# ACTION ITEM:
Set down the records once more, please, exactly and with the pictures left out.

# Bounding box coordinates:
***
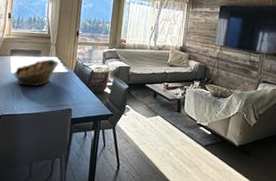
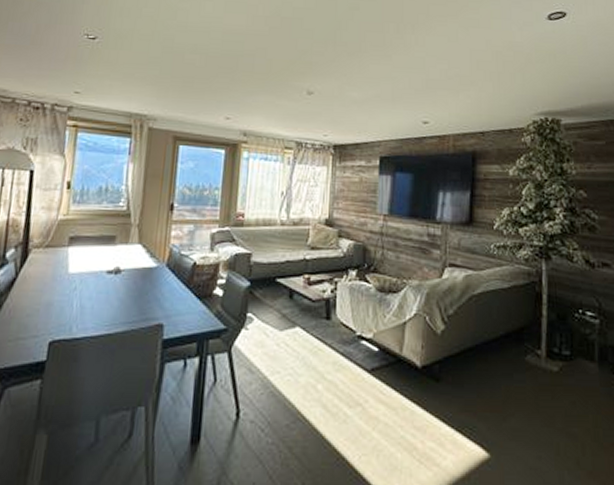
fruit basket: present [14,59,60,87] -> none [73,249,144,293]

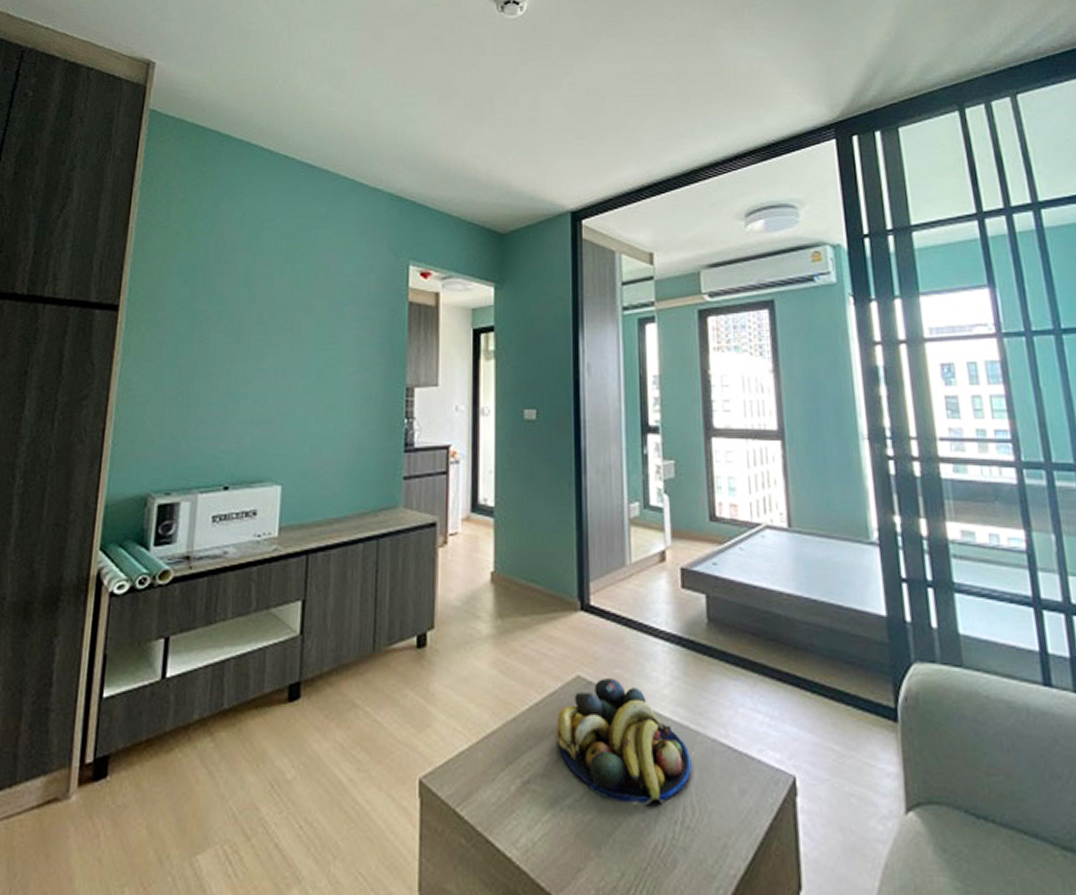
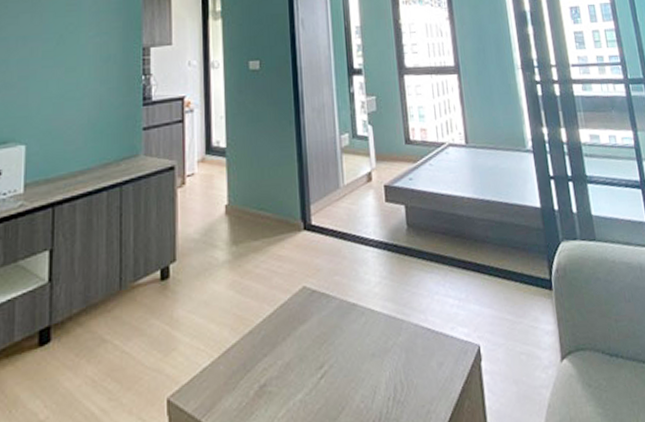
fruit bowl: present [555,678,692,808] -> none [286,285,400,391]

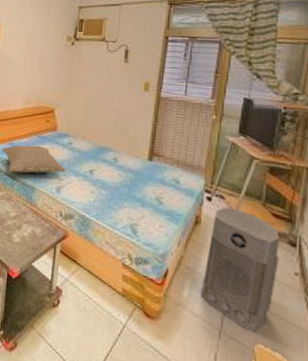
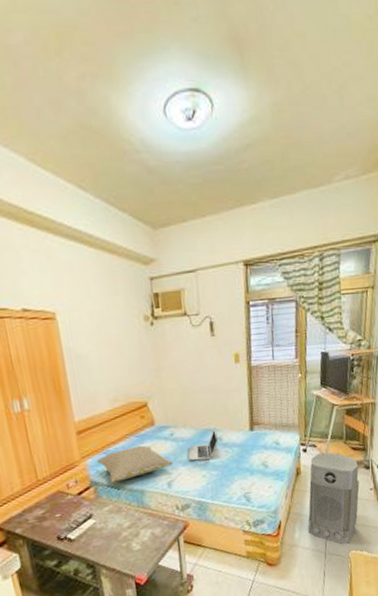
laptop: none [80,147,114,178] -> present [188,427,218,462]

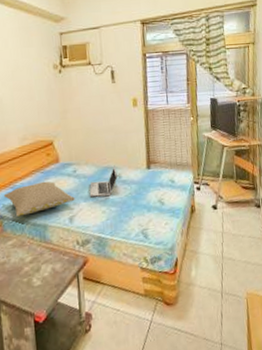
air purifier: present [308,452,360,544] -> none [204,191,252,284]

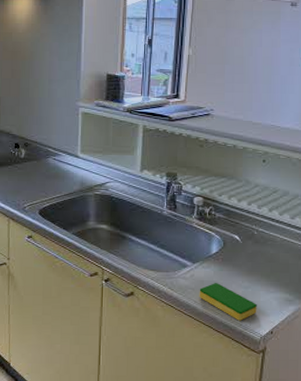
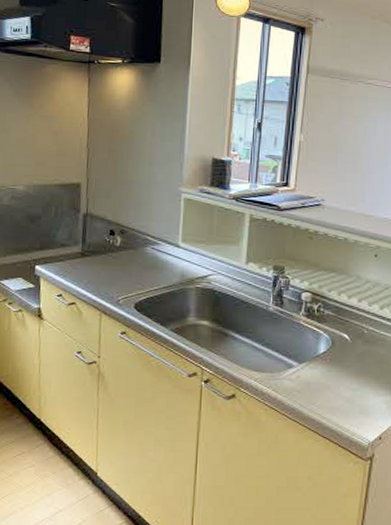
dish sponge: present [199,283,257,321] -> none [305,385,366,426]

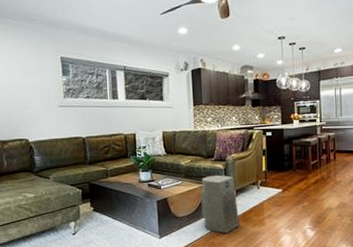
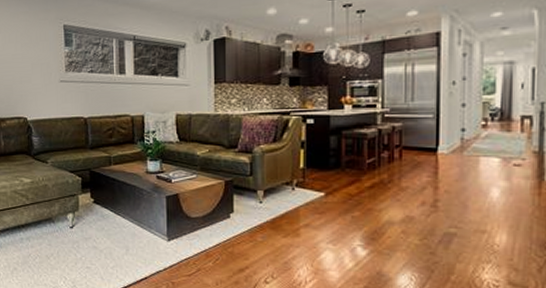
air purifier: present [200,175,239,234] -> none [219,169,267,243]

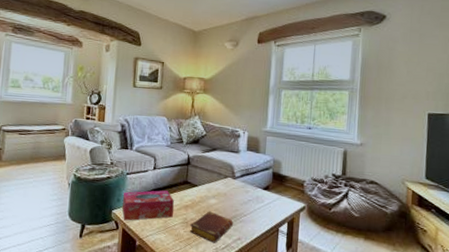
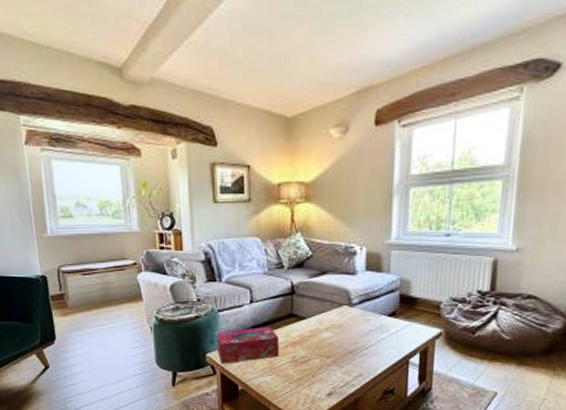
book: present [189,211,233,243] -> none [300,346,352,382]

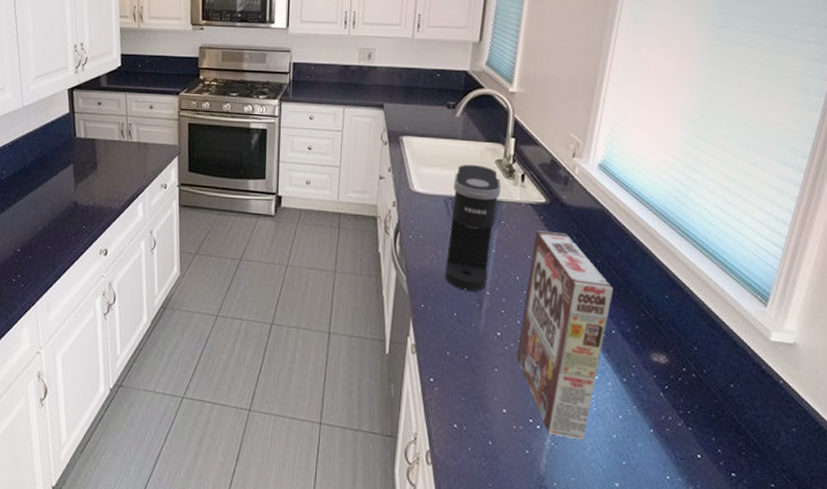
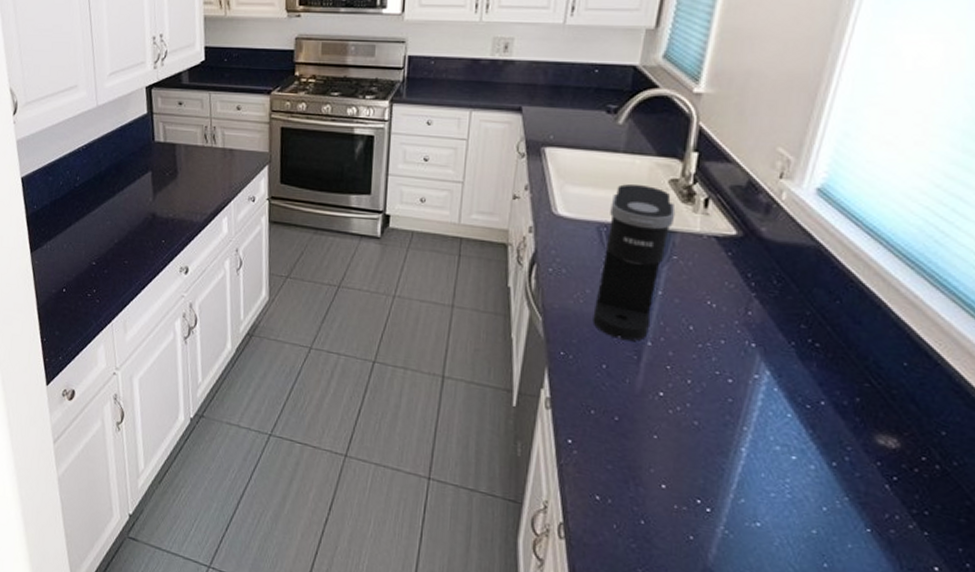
cereal box: present [517,230,613,441] -> none [684,270,827,533]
***
# THE ANSWER:
fruit basket: present [14,59,60,87] -> none [73,249,144,293]

fruit bowl: present [555,678,692,808] -> none [286,285,400,391]

laptop: none [80,147,114,178] -> present [188,427,218,462]

air purifier: present [308,452,360,544] -> none [204,191,252,284]

dish sponge: present [199,283,257,321] -> none [305,385,366,426]

air purifier: present [200,175,239,234] -> none [219,169,267,243]

book: present [189,211,233,243] -> none [300,346,352,382]

cereal box: present [517,230,613,441] -> none [684,270,827,533]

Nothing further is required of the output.